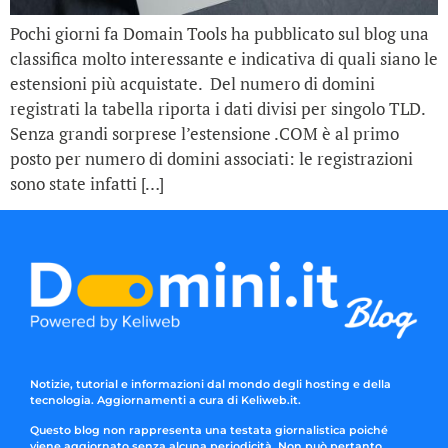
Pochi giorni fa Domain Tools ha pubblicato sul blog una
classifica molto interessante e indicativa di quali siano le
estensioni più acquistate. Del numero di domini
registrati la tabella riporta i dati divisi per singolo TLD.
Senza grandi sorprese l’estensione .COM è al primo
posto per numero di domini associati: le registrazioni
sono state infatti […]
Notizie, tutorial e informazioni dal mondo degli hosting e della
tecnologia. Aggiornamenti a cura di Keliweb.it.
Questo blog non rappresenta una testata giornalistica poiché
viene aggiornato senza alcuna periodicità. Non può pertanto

*-*-*

→ **EXERCISE OBJECTIVE**:
Rewrite the material from its first line through the line containing "tecnologia. Aggiornamenti a", substituting "indirizzi" for every "domini" and changing nothing else. Leave the pictures out.

→ **RESULT OF THE EXERCISE**:
Pochi giorni fa Domain Tools ha pubblicato sul blog una
classifica molto interessante e indicativa di quali siano le
estensioni più acquistate. Del numero di indirizzi
registrati la tabella riporta i dati divisi per singolo TLD.
Senza grandi sorprese l’estensione .COM è al primo
posto per numero di indirizzi associati: le registrazioni
sono state infatti […]
Notizie, tutorial e informazioni dal mondo degli hosting e della
tecnologia. Aggiornamenti a cura di Keliweb.it.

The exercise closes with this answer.